» **给定文本**
►

戏剧小品的后现代艺术倾向,本文主要内容关键词为:后现代论文,戏剧论文,小品论文,倾向论文,艺术论文,此文献不代表本站观点,内容供学术参考,文章仅供参考阅读下载。
虽然不少人对“后现代主义”之类的东西持鄙夷的态度,但事实上西方后现代主义文化对90年代中国社会的渗透和扩散已日益明显。君不见,随着当代中国改革开放步伐的迅速加快,西方后工业社会的科技扩张正在改变着人们的生活方式乃至思想感情方式。而现代世界文明发展史已证实,科技扩张实际上又是与文化输入相随并行的。具体说,西方后工业社会的文化输入已悄悄地冲击着90年代中国社会的文化规范和价值体系。正是在这种后现代主义文化语境中,90年代的中国文艺虽然不至于象一些人所说的进入“后新时期”,但毕竟也有一些创作品类已程度不同地染上后现代主义之“疾”,或者说带有不同程度的后现代艺术倾向。
相对而言,于80年代后期迅速崛起,90年代兴旺发展的戏剧小品以其独特的艺术形态率先与后现代艺术握手言欢,并为人们审视和观照90年代中国文艺的后现代艺术景观提供了一种极其清晰的印象。
一
如所周知,作为现代大众传播媒介之一的电视与后现代主义文化有着天然的血缘关系。由于电视以现代科技为载体,使文化信息的传播速度已近极致,而电视的这种信息传播的高时效特征使后工业社会的文化信息向全世界的扩散具有极大的现实可能性;另外,电视对信息的传递也趋于无国界化,它能无视一切边界制度、意识形态、民族心理的障碍,成为当今最强有力的文化传播方式和文化融合手段,后现代主义文化正是凭借这种传播方式和融合手段润物细无声般地渗透到当今中国社会的艺术文化消费中。当90年代的中国人再也无法摆脱电视的诱惑而成为电视的奴隶时,才意识到电视的巨大影响——几乎改变了整整一代人的思维方式和行为方式,才开始觉察到电视已为后现代艺术倾向的滋生提供了适宜的温床。

◄

» **记录信息**
►

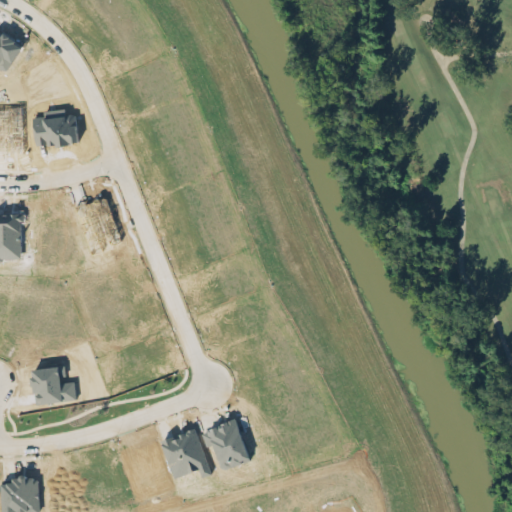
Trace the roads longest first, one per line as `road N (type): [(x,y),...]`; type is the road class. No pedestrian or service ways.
road 1 (residential): [(0,449),(71,441),(148,417),(201,386),(95,105),(70,58),(3,0)]
road 2 (residential): [(0,187),(65,179),(116,160)]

◄

» **待办任务**
给定文本提到电视能够无视哪些障碍?请全部列出。

» **已完成任务**
电视能够无视的障碍有三项:边界制度、意识形态和民族心理。